TEXT:
══════════════════════════════

12

I am supposed to use the following matrix in a math problem:

wanted

But based on my experience with LaTeX's tables and matrices, I know this is beyond me.

Can anyone tell me how to make the following matrix? Any help would be great. I assume I need to use bmatrix but after that I am stumped.

  • 3
    I totally misread the title for this question. I was going to suggest that taffeta might be a better choice. – Loop Space May 10 '15 at 0:31
  • When and how did you escape from Azkaban? :-) – Mico May 10 '15 at 6:21
  • 1
    @Mico Ernie and a group of hired wizard hoodlums broke me out. The plan involved felix felicis and a lot of butter beer. Details on the date are a bit hush hush. Azkaban covered it up to avoid embarrassment. – Stan Shunpike May 10 '15 at 7:05
  • "I am supposed to ... " Who is supposing? Is this homework? – Benjamin McKay May 10 '15 at 11:12
14

Here is how I would do it:

\documentclass{article}

\usepackage{mathtools}
\usepackage{bm}

\DeclareMathOperator{\Hess}{Hess}
\newcommand*\vect[1]{\mathbf{#1}}

% http://tex.stackexchange.com/a/59955/15874
% The following piece of code measures the length of math expressions
% in order to get the length of the two horizontal rules (based on
% the chosen width of the whitespaces) in the matrix.

══════════════════════════════

TASK 1: Switch "Q0" to "planeQuery" and write out again the rows starting at the beginning of the rows and ending at the line containing "var sketch = newSketch(context, id", both included. Leave the pictures out.
The forum thread and the rows are unrelated material.

══════════════════════════════

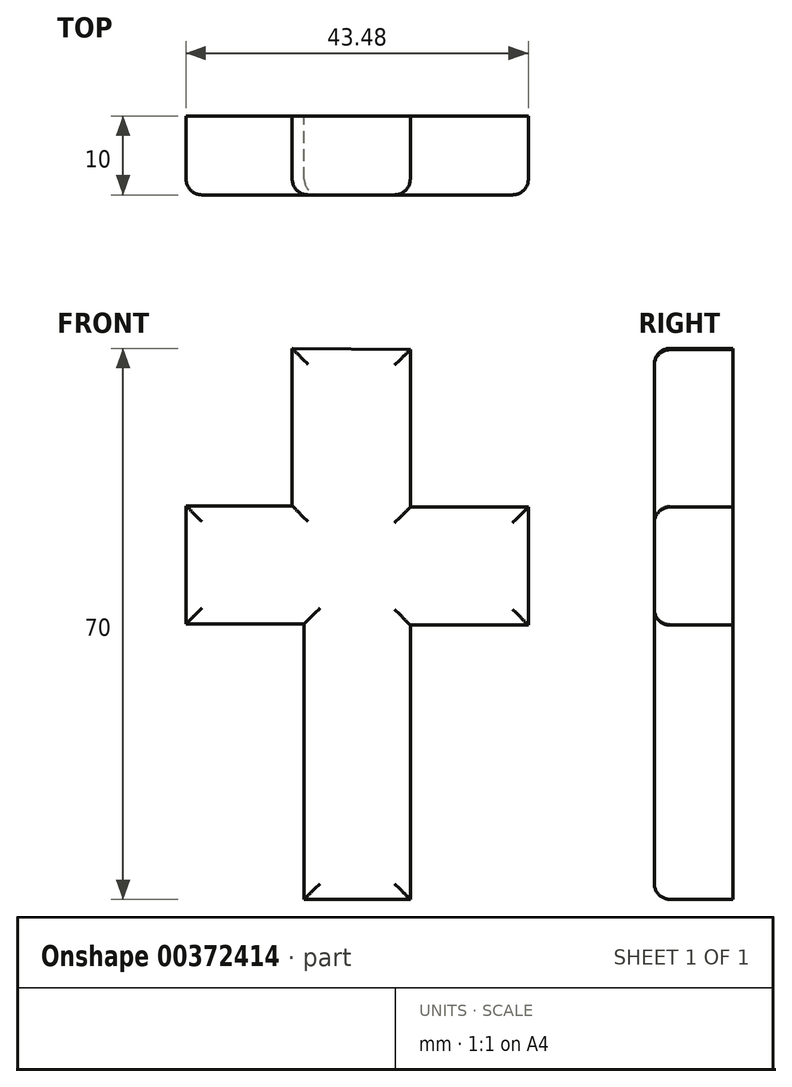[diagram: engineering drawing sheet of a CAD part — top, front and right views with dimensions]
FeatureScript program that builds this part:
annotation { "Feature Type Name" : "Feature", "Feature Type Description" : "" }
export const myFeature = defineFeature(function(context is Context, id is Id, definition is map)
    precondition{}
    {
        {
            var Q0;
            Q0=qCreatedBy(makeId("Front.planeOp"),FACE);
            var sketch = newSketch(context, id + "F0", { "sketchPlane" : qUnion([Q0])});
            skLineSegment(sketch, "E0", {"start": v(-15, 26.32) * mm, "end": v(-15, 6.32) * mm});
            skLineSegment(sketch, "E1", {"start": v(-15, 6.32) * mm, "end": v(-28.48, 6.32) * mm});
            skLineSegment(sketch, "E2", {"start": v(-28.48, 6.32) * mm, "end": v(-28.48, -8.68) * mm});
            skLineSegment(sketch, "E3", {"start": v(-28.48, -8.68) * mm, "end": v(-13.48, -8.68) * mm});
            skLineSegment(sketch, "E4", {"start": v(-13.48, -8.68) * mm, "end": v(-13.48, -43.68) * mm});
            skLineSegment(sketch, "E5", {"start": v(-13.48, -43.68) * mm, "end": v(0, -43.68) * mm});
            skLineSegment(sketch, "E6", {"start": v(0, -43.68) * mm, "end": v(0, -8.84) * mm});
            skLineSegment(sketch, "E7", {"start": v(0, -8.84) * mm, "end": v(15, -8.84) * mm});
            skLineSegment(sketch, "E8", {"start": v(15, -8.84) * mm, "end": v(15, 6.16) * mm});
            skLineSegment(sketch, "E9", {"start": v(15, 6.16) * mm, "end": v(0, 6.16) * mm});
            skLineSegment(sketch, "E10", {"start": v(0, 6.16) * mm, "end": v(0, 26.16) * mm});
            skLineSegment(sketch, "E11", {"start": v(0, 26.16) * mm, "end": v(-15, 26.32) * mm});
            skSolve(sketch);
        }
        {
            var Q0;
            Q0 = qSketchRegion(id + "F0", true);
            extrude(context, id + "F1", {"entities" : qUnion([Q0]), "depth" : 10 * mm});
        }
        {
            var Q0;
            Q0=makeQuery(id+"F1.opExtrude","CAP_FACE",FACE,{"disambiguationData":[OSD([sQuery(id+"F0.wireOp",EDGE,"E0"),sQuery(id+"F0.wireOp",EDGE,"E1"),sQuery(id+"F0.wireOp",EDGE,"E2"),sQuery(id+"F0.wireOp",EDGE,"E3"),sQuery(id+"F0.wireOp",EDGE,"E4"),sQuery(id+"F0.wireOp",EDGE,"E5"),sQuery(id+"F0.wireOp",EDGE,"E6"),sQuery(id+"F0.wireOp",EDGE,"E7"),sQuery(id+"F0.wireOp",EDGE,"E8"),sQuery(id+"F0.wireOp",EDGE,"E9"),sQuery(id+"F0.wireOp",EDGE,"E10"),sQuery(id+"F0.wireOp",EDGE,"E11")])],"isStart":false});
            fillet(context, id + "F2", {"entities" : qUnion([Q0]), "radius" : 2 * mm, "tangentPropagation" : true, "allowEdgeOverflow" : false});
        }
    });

══════════════════════════════

TASK 2: Using the matrix thread, say whether each statement is true: (a) The asker assumes bmatrix is needed. (b) Loop Space says they misread the title. (c) Mico's comment asks whether this is homework.

RESULT 1:
[diagram: engineering drawing sheet of a CAD part — top, front and right views with dimensions]
FeatureScript program that builds this part:
annotation { "Feature Type Name" : "Feature", "Feature Type Description" : "" }
export const myFeature = defineFeature(function(context is Context, id is Id, definition is map)
    precondition{}
    {
        {
            var planeQuery;
            planeQuery=qCreatedBy(makeId("Front.planeOp"),FACE);
            var sketch = newSketch(context, id + "F0", { "sketchPlane" : qUnion([planeQuery])});

RESULT 2:
(a) Yes: "I assume I need to use bmatrix but after that I am stumped."
(b) Yes: "I totally misread the title for this question."
(c) No: "Who is supposing? Is this homework? – Benjamin McKay"